When you first start RV shopping, it’s not uncommon to feel overwhelmed by the seemingly endless amount of RV floorplan options. Don’t worry—there is a floorplan out there for every need, every taste, and every budget.
If you’re new to RVing, Camping World Design Centers are the best place to find out which floorplan will be best for you and your family. Explore design center locations near you to speak with a design specialist today!
If you take your time, you’ll find it will all start making sense. You’ll begin to note certain similarities when it comes to floor plans and the labels often applied to RV models.
Models with “RL”, which often stands for “Rear Living” will have the living room in the rear of the unit. Because you’ll know “BH” means “Bunk House“, you’ll know to expect a Bunk House in the unit before even walking into it. Finally, “FL” delineates RV floorplans with “Front Living” quarters.
RV Floorplan Must Haves
It’s a challenge to know exactly what RV floorplan will work best before spending time in your RV on the road. Here are three things to keep in mind when choosing the right RV floorplan for your needs.
Some RVs and travel trailers are more spacious than you ever dreamed an RV could be! Most often it’s slide-outs that create extra living space in an RV. Slide-outs, especially opposing slide-outs, can be an amazing RV floor plan feature.
However, when you’re on the showroom floor, pay close attention to what is on the slide. Is the main bed on the slide? If it is, is it possible to use the bed when the slide is not pushed out?
In addition to what is on the slide, does the slide bump up against anything when it’s closed, preventing you from climbing into bed?
RV travel often includes one-night stops along your travel route. These stops may be at a Walmart, rest stops, or even the driveways of friends and family. While you may be able to push your slides out at campgrounds, you may not be able to do so at some of these one-night stops. For that reason, you may want to select a floor plan that gives you access to your bed whether the slide is in or out.
If you absolutely fall in love with a floorplan where a slide blocks the bedroom area, make sure there is an alternative sleeping area, like a loft or couch. If you don’t mind using that alternative sleeping area on travel days, you might be okay.
Bathroom, Refrigerator, and Closet Access
A major benefit of RV living is having your “home” with you. Having your home means having your own bathroom, your own food, and your closet—even if you are downsizing.

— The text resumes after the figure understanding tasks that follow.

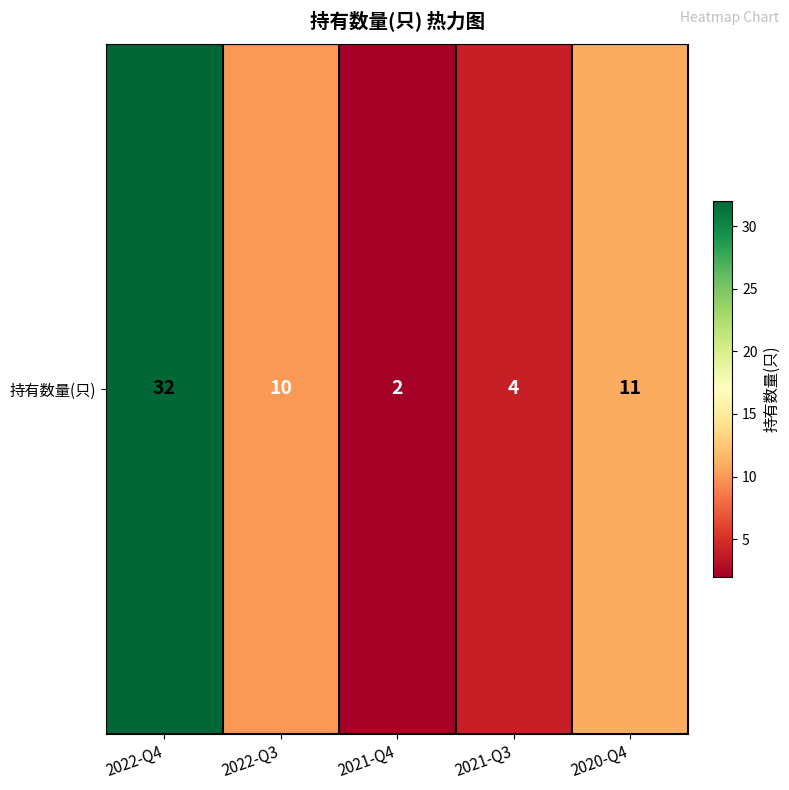

Approximately how many times larger is the value at 2021-Q3 compared to 2020-Q4?

0.4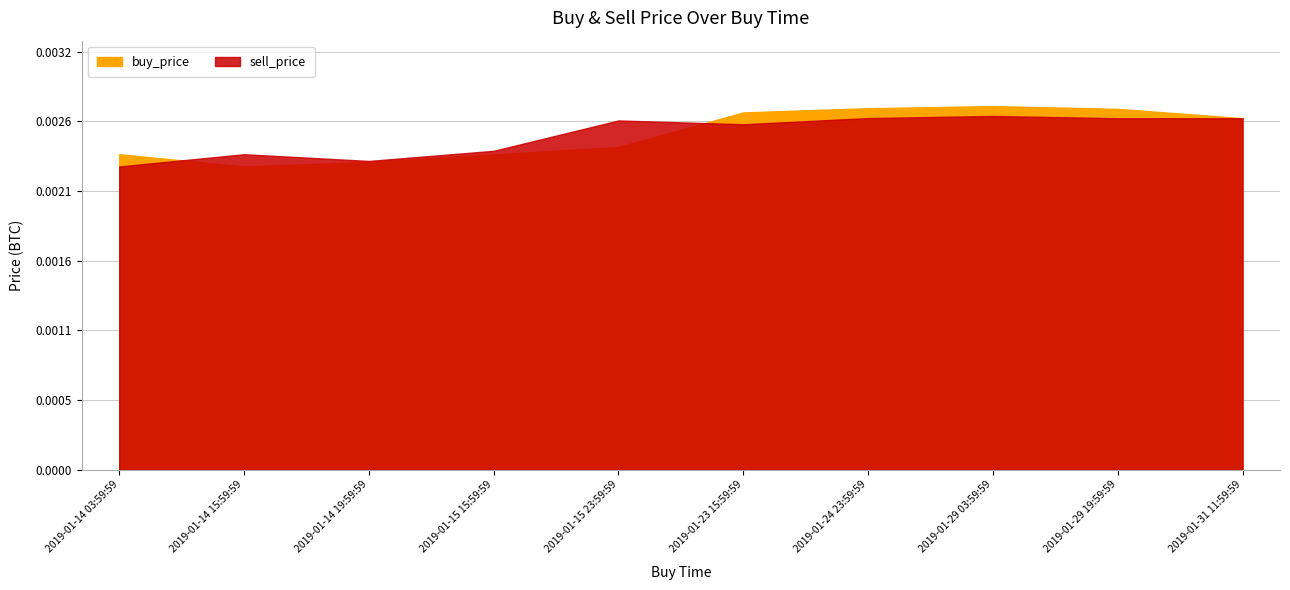

Where is the first local maximum for buy_price?

2019-01-29 03:59:59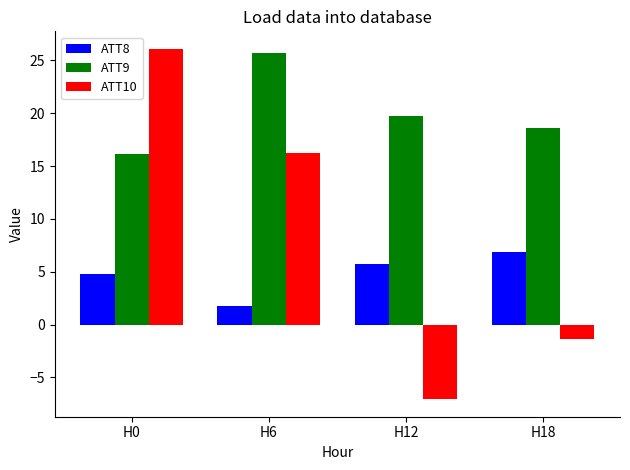

What are all the series names shown in the legend?

ATT8, ATT9, ATT10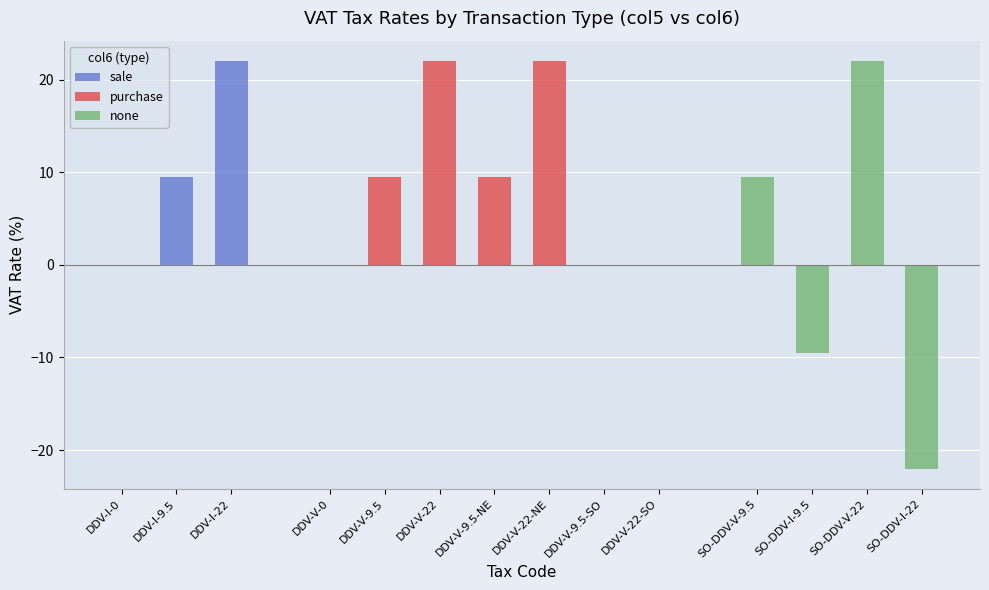

Is it true that purchase equals 11.5 at DDV-V-22-SO?

False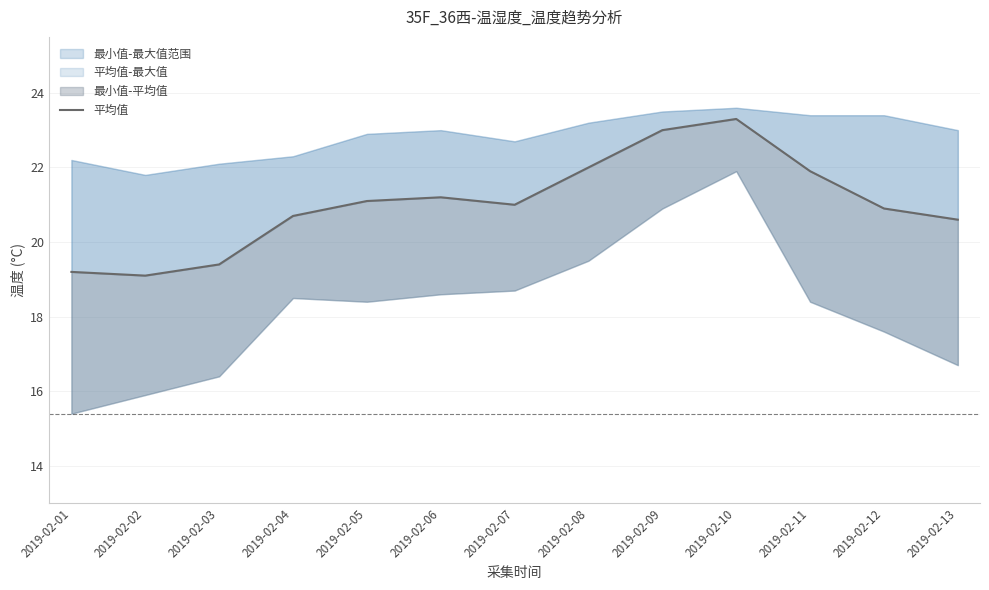

The value at 2019-02-02 is 6.9. True or false?

False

With access to your bathroom within the RV, you don’t need to worry if there’s no rest stop for the next 50 miles. Having your refrigerator with you means you have snacks (maybe even healthy ones!) easily accessible.
It doesn’t matter if the gas station you just stopped at didn’t have anything you could eat. And, having your closet means you can’t forget to pack rain boots, a raincoat, or a heavier coat. This comes in very handy when exploring places that can experience 3-4 seasons all in one day.
However, all of these conveniences can be unknowingly given up with certain floor plans. As with the bed, the culprit tends to be those oh-so-awesome slides. Be sure that the furniture on the slideouts does not block access to the bathroom door. It’s not uncommon to find floor plans with slides that block drawers, closet doors, and even fridge doors.
Ask to see any RV you’re seriously considering with slides in—be sure you have access to all of the things that make motor home travel so convenient at all times.
Chances are you will be eating inside of your RV at some point. You may also wish to have a “work” surface even if you’re retired. For both of these activities, it’s a table that will make all the difference. Be sure that when touring different RV floor plans, you imagine yourself sitting down to eat.
You will find that with RV floor plans everything is a give and take. To have a walk-around queen bed, you may find yourself giving up some space in the living area. The same goes for your RV kitchen and kitchen counters.
Some floor plans will create space for a large bed in the rear of the RV unit by changing up the traditional dinette area. Instead of a dinette, you might find a sofa and table set up. In that instance, if you will be traveling with a partner, make sure you think about how comfortable you will be eating side by side on a loveseat.
The work/dining space area in a floor plan is most often a compromise in smaller RVs like Class Cs, Class Bs, and small towables. If you plan on dining al fresco—certainly a wonderful plan when camping—just remember there might be times when rain, snow, or mosquitoes unexpectedly arrive.
Choosing an RV floorplan is both a daunting and exciting process. Take your time and explore various floor plans to get a feel for how RVs are laid out. As you’re shopping, keep these floorplan must-haves in mind. They are small details that can make all the difference in your RV travels.